[BEGIN DATA SHOWN]

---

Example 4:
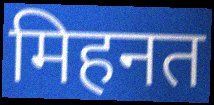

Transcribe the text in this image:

मिहनत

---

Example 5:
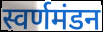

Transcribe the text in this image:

स्वर्णमंडन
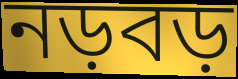
নড়বড়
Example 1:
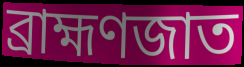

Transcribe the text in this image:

ব্রাহ্মণজাত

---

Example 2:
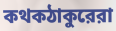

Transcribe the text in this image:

কথকঠাকুরেরা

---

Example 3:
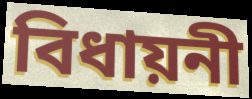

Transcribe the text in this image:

বিধায়নী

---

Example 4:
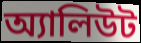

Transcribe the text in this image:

অ্যালিউট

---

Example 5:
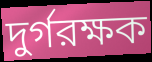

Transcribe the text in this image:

দুর্গরক্ষক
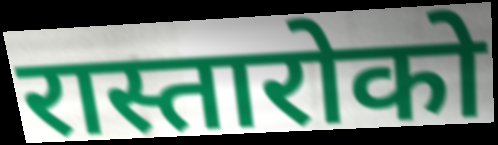
रास्तारोको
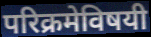
परिक्रमेविषयी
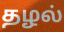
தழல்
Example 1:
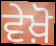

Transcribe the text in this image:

ਵੇਖ਼ੋ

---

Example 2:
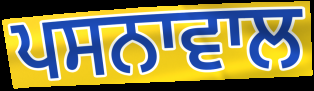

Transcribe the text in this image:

ਪਸਨਾਵਾਲ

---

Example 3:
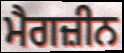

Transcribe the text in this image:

ਮੈਗਜ਼ੀਨ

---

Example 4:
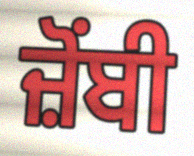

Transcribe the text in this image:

ਜ਼ੋਂਬੀ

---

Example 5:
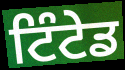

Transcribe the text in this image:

ਟਿੰਟੇਡ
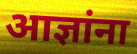
आज्ञांना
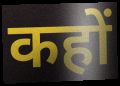
कहों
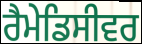
ਰੈਮੇਡਿਸੀਵਰ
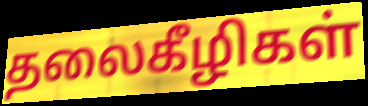
தலைகீழிகள்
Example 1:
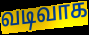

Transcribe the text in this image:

வடிவாக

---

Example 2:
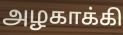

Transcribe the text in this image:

அழகாக்கி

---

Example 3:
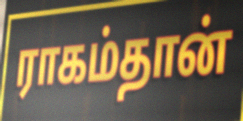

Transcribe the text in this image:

ராகம்தான்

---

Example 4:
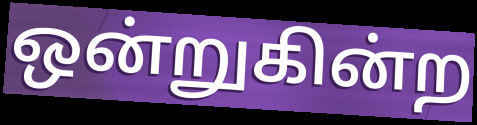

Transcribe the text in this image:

ஒன்றுகின்ற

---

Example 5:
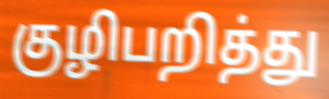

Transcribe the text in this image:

குழிபறித்து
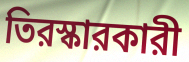
তিরস্কারকারী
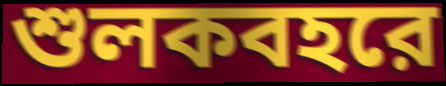
শুলকবহরে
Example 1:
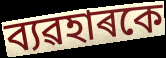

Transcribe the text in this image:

ব্যৱহাৰকে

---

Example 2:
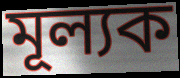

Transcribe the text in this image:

মূল্যক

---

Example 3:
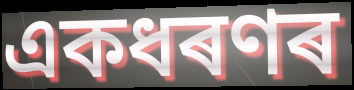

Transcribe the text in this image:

একধৰণৰ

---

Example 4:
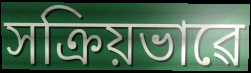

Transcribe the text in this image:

সক্ৰিয়ভাৱে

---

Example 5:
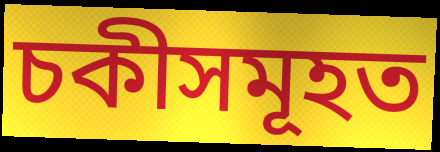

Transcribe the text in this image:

চকীসমূহত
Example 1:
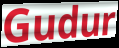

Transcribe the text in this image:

Gudur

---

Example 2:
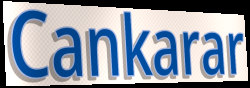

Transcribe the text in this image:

Cankarar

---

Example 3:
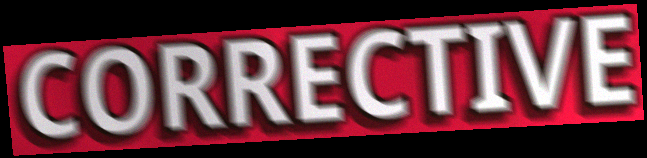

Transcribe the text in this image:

CORRECTIVE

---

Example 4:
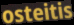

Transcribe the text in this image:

osteitis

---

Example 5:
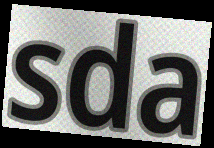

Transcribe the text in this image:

sda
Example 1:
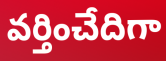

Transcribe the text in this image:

వర్తించేదిగా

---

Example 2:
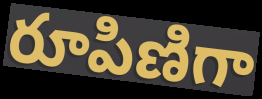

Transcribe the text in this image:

రూపిణిగా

[END DATA SHOWN]

BRIEF >> Retype all of the items above word for word, leaving out the pictures.

OUTPUT FOR THIS TASK >>
---

Example 4:

Transcribe the text in this image:

मिहनत

---

Example 5:

Transcribe the text in this image:

स्वर्णमंडन
নড়বড়
Example 1:

Transcribe the text in this image:

ব্রাহ্মণজাত

---

Example 2:

Transcribe the text in this image:

কথকঠাকুরেরা

---

Example 3:

Transcribe the text in this image:

বিধায়নী

---

Example 4:

Transcribe the text in this image:

অ্যালিউট

---

Example 5:

Transcribe the text in this image:

দুর্গরক্ষক
रास्तारोको
परिक्रमेविषयी
தழல்
Example 1:

Transcribe the text in this image:

ਵੇਖ਼ੋ

---

Example 2:

Transcribe the text in this image:

ਪਸਨਾਵਾਲ

---

Example 3:

Transcribe the text in this image:

ਮੈਗਜ਼ੀਨ

---

Example 4:

Transcribe the text in this image:

ਜ਼ੋਂਬੀ

---

Example 5:

Transcribe the text in this image:

ਟਿੰਟੇਡ
आज्ञांना
कहों
ਰੈਮੇਡਿਸੀਵਰ
தலைகீழிகள்
Example 1:

Transcribe the text in this image:

வடிவாக

---

Example 2:

Transcribe the text in this image:

அழகாக்கி

---

Example 3:

Transcribe the text in this image:

ராகம்தான்

---

Example 4:

Transcribe the text in this image:

ஒன்றுகின்ற

---

Example 5:

Transcribe the text in this image:

குழிபறித்து
তিরস্কারকারী
শুলকবহরে
Example 1:

Transcribe the text in this image:

ব্যৱহাৰকে

---

Example 2:

Transcribe the text in this image:

মূল্যক

---

Example 3:

Transcribe the text in this image:

একধৰণৰ

---

Example 4:

Transcribe the text in this image:

সক্ৰিয়ভাৱে

---

Example 5:

Transcribe the text in this image:

চকীসমূহত
Example 1:

Transcribe the text in this image:

Gudur

---

Example 2:

Transcribe the text in this image:

Cankarar

---

Example 3:

Transcribe the text in this image:

CORRECTIVE

---

Example 4:

Transcribe the text in this image:

osteitis

---

Example 5:

Transcribe the text in this image:

sda
Example 1:

Transcribe the text in this image:

వర్తించేదిగా

---

Example 2:

Transcribe the text in this image:

రూపిణిగా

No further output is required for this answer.